The drum beat grows louder of oil and gas firms cutting back on their spending, but there are a few caveats.
| A ConocoPhillips worker walks down the Green Mile at the Alpine oil field on the North Slope of Alaska, where it is not planning any new wells in 2010. (Kevin Fujii/Chronicle)
Marathon Oil said it will cut capex by more than 15 percent, from $6 billion to $5 billion.
And BP and ConocoPhillips say they’re scaling back on Alaska’s North Slope. BP will cut its North Slope budget by 15 percent, to $850 million, but will still plan to work on its new $1.5 billion Liberty oil field in the Beaufort Sea.
And Conoco is planning to drill no new exploration wells for the first time in 45 years. But that doesn’t mean they’re standing still :
“Instead, [ConocoPhillips] plans to focus its spending on developing its Chukchi Sea leases and making improvements at the two big oil fields it runs, Kuparuk and Alpine, said Helene Harding, vice president of North Slope operations and development.

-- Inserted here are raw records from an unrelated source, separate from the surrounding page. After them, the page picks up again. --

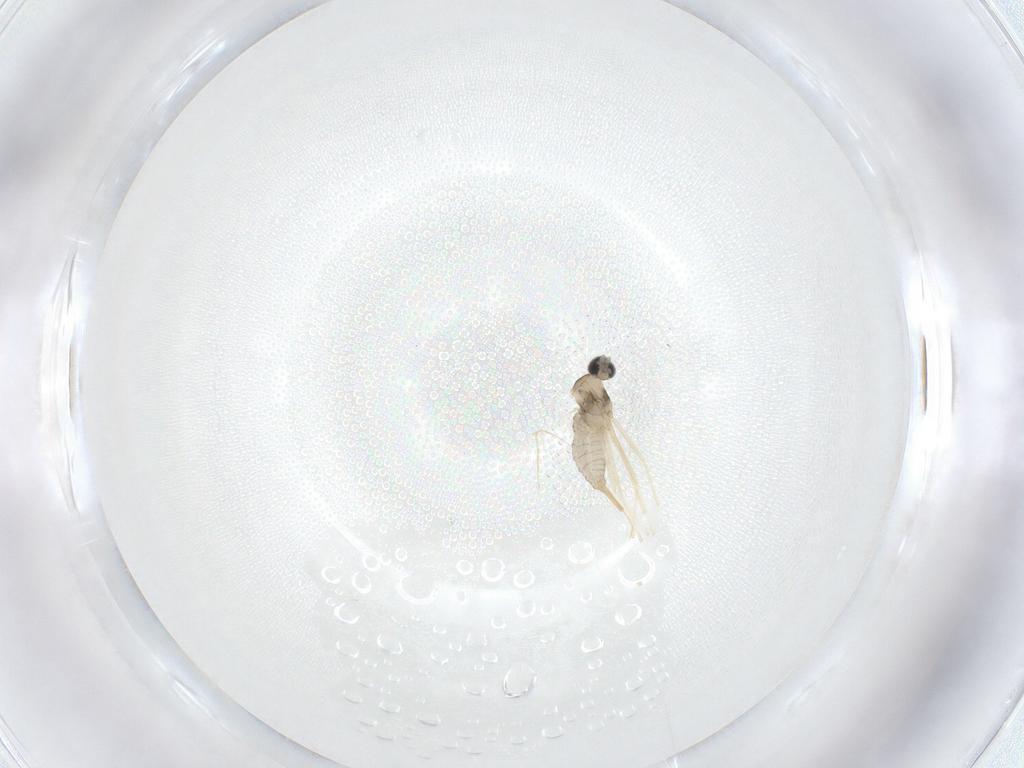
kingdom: Animalia
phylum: Arthropoda
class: Insecta
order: Diptera
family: Cecidomyiidae
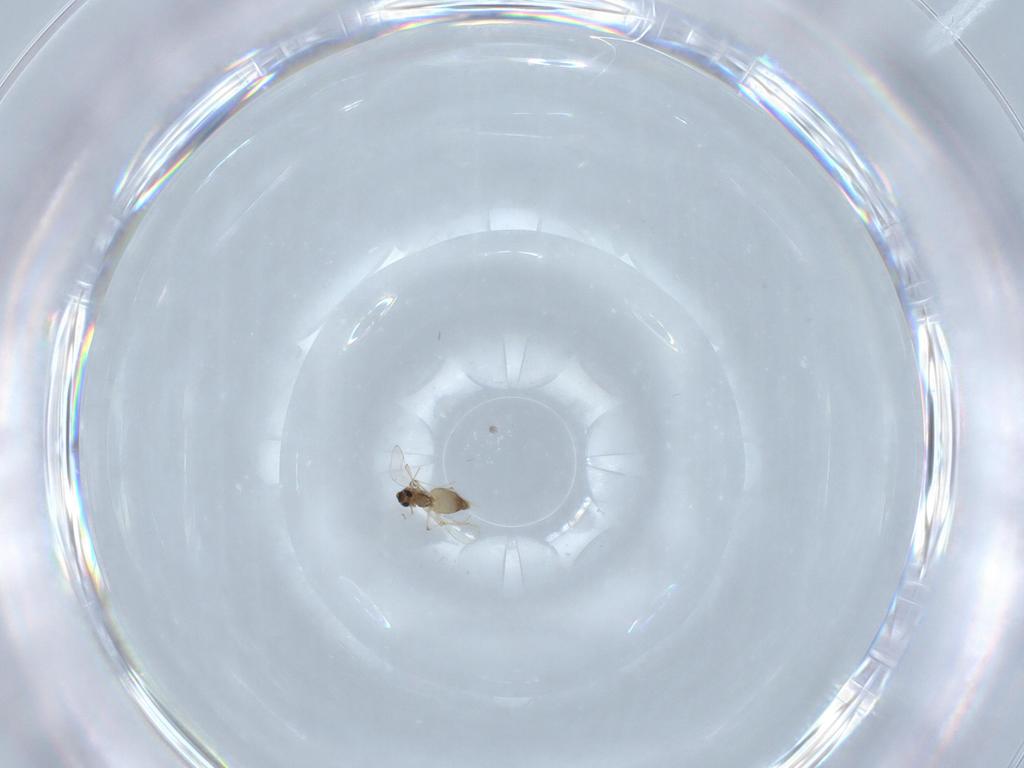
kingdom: Animalia
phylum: Arthropoda
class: Insecta
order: Diptera
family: Chironomidae
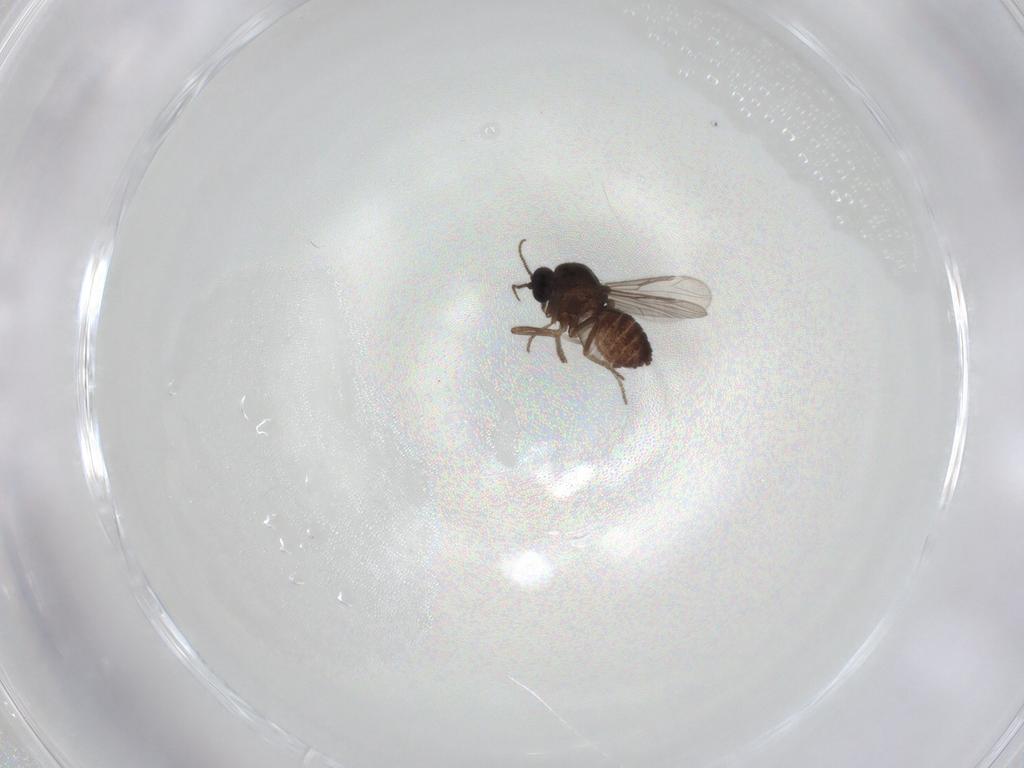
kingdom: Animalia
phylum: Arthropoda
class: Insecta
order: Diptera
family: Ceratopogonidae
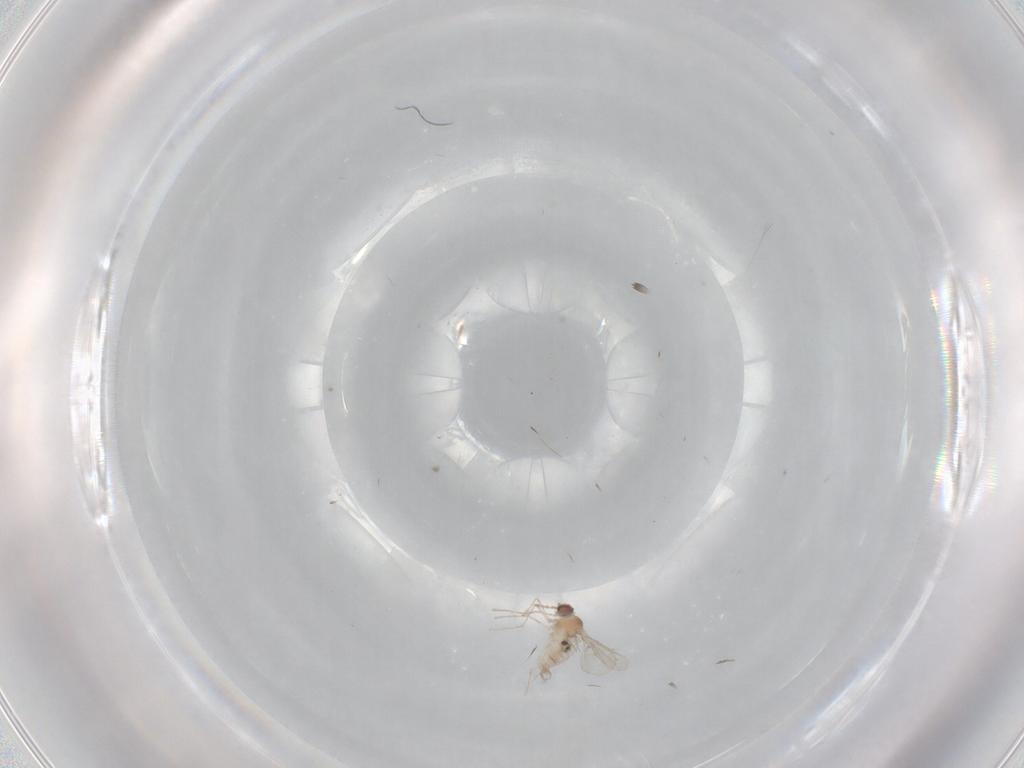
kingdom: Animalia
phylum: Arthropoda
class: Insecta
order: Diptera
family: Cecidomyiidae
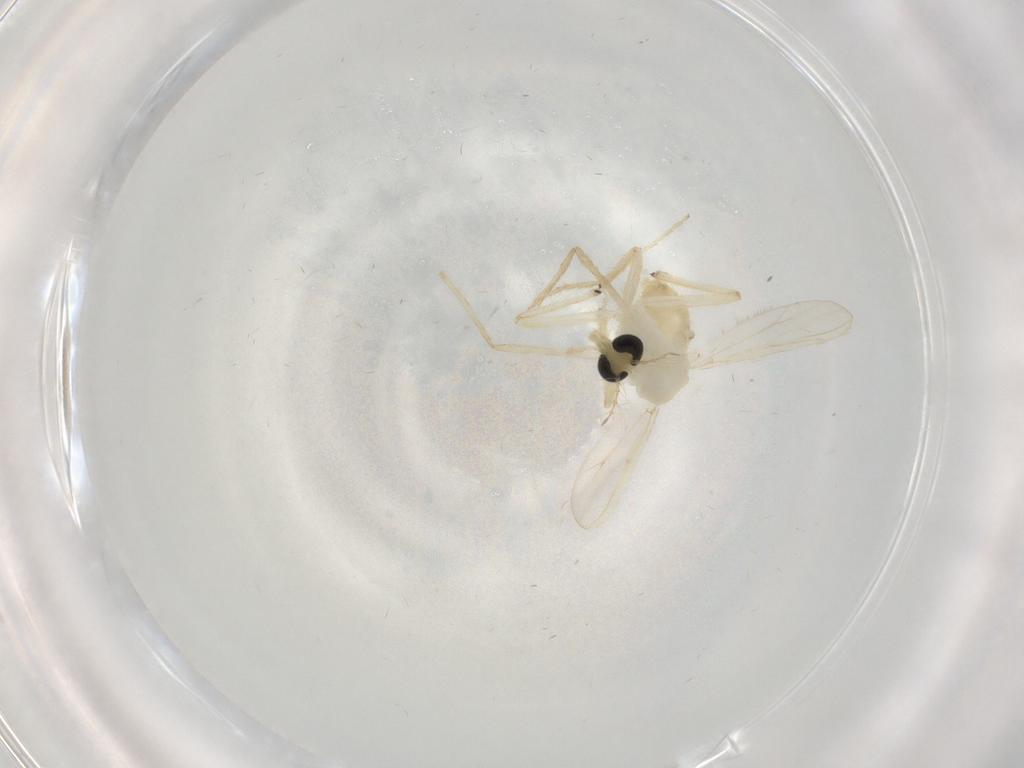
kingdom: Animalia
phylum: Arthropoda
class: Insecta
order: Diptera
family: Chironomidae
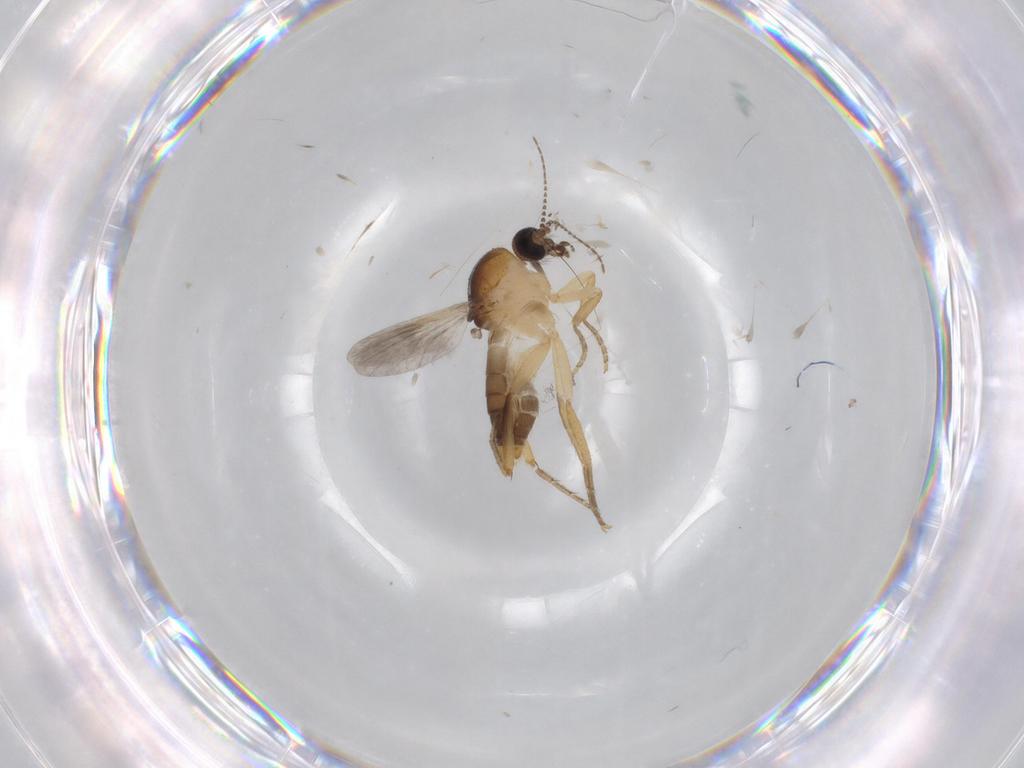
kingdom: Animalia
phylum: Arthropoda
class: Insecta
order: Diptera
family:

“We’re shifting our focus offshore,” she said. Conoco spent more than $500 million last year to obtain its Chukchi leases in federal waters. It is now working on offshore development studies with Shell, which spent $2.1 billion to acquire leases during the same lease sale. Shell hopes to begin drilling on its leases next year.”
The willingness to commit to offshore exploration in Alaska is an interesting move, given all the hassles Shell has faced there in the last few year.
Exxon Mobil, meanwhile, says it is “100 percent” behind developing new wells at Point Thomson on the North Slope, with plans to hire 600 workers for construction at the field 60 miles East of Prudhoe Bay.